Troy Kotsur became the first deaf man to win an Oscar – and the highly coveted best supporting actor award, at that.
But it was what happened afterward that arguably stole the show.
Viewers and audience members alike watched in awe as actor Will Smith marched on stage and struck award presenter and comedian Chris Rock in the face after he directed a joke at Smith’s wife, Jada Pinkett Smith, for her shaved head.
Pinkett Smith has publicly shared her struggles with alopecia areata, which is a disorder that causes your immune system to attack your hair follicles. For many, it also can carry stigma and can lead to feelings of depression or mental illness.
The result is hair loss, which can vary from quarter-size patches to losing all the hair on your head or even your entire body. About 700,000 people in the U.S. have alopecia areata, according to a 2020 study. Of them, slightly more than half are women, and more than 77% are white. (To learn more information on alopecia areata and hair loss, click here.)
The incident set social media ablaze, and strong sentiments were heard from those who have been personally affected by alopecia.
Illness Is Never Funny
Rock’s comment can be triggering to the millions who have been affected by hair loss, says Carolyn Goh, MD, a dermatologist at UCLA Health.
“As someone with alopecia myself, I consider it a microaggression,” Goh says. “I’ve experienced many similar comments. These build up over time and wear us down.”
One U.K.-based Instagram user, Kitty Dry, says the expression on Pinkett Smith’s face represented the hurt felt by so many with this condition.
“I want to preface this post by saying that in no way do I condone any sort of violence, but thank you Will Smith,” says Dry, 23, who was diagnosed with alopecia universalis after losing all her hair in 12 weeks.
“That slap was for anyone with alopecia who has ever been at the butt of an unwanted joke, comment or stare,” Dry says.
It’s common for those who have hair loss conditions to feel helpless, and sometimes confused, says Amy McMichael, MD, a professor and chair of the Dermatology Department at Wake Forest School of Medicine.

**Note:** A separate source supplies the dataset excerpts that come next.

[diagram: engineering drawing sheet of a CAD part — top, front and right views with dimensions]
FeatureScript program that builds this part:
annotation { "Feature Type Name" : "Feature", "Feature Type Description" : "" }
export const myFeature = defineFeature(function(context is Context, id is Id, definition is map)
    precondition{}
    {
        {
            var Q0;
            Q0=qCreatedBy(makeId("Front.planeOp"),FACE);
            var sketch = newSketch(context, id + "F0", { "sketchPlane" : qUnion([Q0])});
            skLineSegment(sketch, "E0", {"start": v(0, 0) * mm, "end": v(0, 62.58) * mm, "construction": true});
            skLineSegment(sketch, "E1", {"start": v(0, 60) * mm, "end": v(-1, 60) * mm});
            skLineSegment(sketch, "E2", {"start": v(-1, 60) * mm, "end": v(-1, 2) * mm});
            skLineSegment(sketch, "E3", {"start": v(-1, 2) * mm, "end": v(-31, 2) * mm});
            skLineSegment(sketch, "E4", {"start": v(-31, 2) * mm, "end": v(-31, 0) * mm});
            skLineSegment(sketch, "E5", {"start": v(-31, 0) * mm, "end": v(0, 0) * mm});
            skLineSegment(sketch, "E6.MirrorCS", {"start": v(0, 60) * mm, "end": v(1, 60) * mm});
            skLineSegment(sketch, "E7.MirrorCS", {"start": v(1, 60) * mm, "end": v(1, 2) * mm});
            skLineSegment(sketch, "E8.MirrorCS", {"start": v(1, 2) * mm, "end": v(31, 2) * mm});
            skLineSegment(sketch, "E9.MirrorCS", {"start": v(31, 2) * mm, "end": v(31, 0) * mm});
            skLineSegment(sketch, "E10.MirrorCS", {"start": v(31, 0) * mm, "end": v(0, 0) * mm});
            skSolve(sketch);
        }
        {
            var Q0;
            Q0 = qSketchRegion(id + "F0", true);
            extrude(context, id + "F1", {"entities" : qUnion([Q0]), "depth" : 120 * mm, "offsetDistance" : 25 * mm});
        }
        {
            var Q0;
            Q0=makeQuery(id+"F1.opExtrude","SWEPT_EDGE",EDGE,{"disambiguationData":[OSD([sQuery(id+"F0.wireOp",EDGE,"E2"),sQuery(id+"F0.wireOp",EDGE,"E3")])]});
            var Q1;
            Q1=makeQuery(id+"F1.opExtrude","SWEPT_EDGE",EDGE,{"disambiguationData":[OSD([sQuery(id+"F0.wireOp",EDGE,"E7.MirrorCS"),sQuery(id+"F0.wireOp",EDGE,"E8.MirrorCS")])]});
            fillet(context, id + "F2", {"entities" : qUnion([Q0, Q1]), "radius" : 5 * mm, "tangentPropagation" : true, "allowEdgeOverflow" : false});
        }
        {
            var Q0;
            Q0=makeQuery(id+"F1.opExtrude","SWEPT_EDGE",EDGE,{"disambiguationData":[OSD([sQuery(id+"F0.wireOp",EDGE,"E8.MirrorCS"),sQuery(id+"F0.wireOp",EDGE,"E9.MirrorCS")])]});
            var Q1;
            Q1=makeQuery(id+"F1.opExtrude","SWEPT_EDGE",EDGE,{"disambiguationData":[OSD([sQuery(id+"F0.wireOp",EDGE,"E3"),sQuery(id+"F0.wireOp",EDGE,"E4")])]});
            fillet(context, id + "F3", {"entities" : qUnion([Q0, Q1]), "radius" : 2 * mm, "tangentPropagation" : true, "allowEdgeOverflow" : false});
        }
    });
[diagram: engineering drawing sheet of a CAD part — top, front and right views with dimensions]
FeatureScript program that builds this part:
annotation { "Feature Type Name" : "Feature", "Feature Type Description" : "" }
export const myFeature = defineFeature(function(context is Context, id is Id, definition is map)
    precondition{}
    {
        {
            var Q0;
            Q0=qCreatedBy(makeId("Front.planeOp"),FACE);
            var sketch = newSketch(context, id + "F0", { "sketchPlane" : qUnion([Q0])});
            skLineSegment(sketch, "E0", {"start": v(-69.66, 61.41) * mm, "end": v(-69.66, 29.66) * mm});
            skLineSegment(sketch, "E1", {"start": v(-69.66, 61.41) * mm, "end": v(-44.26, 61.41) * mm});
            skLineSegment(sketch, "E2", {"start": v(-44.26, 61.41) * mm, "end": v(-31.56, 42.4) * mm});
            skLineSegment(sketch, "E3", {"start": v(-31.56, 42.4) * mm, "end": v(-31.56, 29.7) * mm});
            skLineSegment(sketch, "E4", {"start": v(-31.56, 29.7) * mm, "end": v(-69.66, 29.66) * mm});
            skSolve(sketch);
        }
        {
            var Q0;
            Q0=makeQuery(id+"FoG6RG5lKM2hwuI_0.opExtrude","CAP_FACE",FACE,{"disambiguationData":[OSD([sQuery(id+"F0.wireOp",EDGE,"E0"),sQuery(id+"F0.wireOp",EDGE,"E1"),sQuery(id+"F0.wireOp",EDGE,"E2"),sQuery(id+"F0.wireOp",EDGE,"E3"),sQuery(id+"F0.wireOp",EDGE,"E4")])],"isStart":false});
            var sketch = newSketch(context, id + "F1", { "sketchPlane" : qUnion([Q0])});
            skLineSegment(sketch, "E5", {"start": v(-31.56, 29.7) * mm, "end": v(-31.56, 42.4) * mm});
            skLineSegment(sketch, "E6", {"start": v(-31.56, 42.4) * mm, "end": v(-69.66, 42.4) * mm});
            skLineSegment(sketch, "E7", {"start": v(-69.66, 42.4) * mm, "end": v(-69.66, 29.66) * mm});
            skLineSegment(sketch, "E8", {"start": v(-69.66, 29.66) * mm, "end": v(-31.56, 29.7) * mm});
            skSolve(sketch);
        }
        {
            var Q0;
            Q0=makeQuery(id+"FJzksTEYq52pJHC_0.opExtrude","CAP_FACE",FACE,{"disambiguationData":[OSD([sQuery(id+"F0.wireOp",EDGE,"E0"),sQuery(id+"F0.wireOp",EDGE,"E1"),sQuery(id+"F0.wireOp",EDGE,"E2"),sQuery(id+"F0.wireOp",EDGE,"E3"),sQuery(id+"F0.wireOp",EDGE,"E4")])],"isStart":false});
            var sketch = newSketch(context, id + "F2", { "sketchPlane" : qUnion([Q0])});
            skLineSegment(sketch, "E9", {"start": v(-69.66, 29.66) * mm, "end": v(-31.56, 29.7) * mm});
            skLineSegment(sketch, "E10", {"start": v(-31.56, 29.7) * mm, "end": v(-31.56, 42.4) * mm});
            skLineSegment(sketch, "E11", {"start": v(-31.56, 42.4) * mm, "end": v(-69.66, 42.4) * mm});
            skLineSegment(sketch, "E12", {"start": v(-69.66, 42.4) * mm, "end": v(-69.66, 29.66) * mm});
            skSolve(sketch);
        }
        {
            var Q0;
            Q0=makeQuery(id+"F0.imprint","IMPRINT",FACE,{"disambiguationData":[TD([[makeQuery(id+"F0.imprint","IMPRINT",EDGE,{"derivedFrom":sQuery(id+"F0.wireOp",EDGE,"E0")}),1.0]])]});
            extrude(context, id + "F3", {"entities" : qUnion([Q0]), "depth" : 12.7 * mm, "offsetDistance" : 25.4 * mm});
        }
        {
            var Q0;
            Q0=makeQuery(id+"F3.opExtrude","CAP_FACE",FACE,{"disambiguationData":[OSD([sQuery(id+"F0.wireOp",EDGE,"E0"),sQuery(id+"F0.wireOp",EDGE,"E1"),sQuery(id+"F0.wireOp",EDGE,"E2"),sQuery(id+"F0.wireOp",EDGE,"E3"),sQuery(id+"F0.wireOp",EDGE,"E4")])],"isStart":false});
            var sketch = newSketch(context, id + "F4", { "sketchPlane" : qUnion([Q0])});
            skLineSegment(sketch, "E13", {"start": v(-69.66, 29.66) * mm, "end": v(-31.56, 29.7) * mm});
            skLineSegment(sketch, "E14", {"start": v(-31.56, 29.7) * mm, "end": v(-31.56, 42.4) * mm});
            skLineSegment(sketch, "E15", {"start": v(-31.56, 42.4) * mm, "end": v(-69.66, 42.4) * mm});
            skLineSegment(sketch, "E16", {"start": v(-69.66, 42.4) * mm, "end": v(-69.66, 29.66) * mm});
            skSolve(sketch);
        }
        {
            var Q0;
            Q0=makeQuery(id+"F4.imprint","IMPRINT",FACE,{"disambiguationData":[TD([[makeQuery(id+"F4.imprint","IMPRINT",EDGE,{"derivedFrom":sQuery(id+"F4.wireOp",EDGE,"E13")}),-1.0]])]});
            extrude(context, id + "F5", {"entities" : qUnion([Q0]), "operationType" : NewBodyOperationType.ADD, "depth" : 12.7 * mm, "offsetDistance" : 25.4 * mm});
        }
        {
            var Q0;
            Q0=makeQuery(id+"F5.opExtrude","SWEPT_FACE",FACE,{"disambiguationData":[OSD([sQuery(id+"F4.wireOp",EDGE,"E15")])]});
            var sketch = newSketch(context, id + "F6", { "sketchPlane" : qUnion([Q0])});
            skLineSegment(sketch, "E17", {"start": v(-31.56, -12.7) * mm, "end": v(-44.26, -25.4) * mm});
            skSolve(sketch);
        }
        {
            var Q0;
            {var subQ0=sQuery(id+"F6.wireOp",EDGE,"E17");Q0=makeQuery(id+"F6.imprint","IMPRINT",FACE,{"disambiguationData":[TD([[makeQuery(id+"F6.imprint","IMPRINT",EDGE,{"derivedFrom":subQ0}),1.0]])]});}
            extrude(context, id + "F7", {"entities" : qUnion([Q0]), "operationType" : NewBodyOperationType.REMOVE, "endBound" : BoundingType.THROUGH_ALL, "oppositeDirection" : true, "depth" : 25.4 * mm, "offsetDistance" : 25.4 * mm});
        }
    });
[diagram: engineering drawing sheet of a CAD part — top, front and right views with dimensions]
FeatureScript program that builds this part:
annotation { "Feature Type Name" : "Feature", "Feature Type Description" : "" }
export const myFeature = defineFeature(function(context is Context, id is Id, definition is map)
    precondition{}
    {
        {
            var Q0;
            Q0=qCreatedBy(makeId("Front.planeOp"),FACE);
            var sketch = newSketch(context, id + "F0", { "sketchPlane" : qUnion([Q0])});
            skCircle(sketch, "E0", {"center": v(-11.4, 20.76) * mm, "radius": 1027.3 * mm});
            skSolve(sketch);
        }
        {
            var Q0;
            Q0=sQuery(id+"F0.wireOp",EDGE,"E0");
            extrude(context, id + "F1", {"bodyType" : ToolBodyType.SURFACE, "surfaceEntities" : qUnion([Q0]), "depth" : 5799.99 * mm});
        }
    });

That’s why it’s critical for those people to see a board-certified dermatologist, so they know they are not alone, she says.
“As dermatologists, we can not only diagnose the type of alopecia, but we can also render treatment,” McMichael says.
Dermatologists can also help connect patients to organizations that address the physical and emotional struggles of those who have hair loss, such as the National Alopecia Areata Foundation and the Scarring Alopecia Foundation, McMichael says.
She hopes last night’s event shows people the “many faces of hair loss” and shows that these conditions can happen to people of all ages, ethnicities, and genders.
The National Alopecia Areata Foundation calls what happened at the Oscars a “teachable” moment.
“We encourage both our community and the broader public to learn more about alopecia areata so we can end the stigma around this disease,” the organization said in a statement.
Goh says that anyone with hair loss should feel free to explore potential medical causes and, if needed, seek out mental health treatment, too.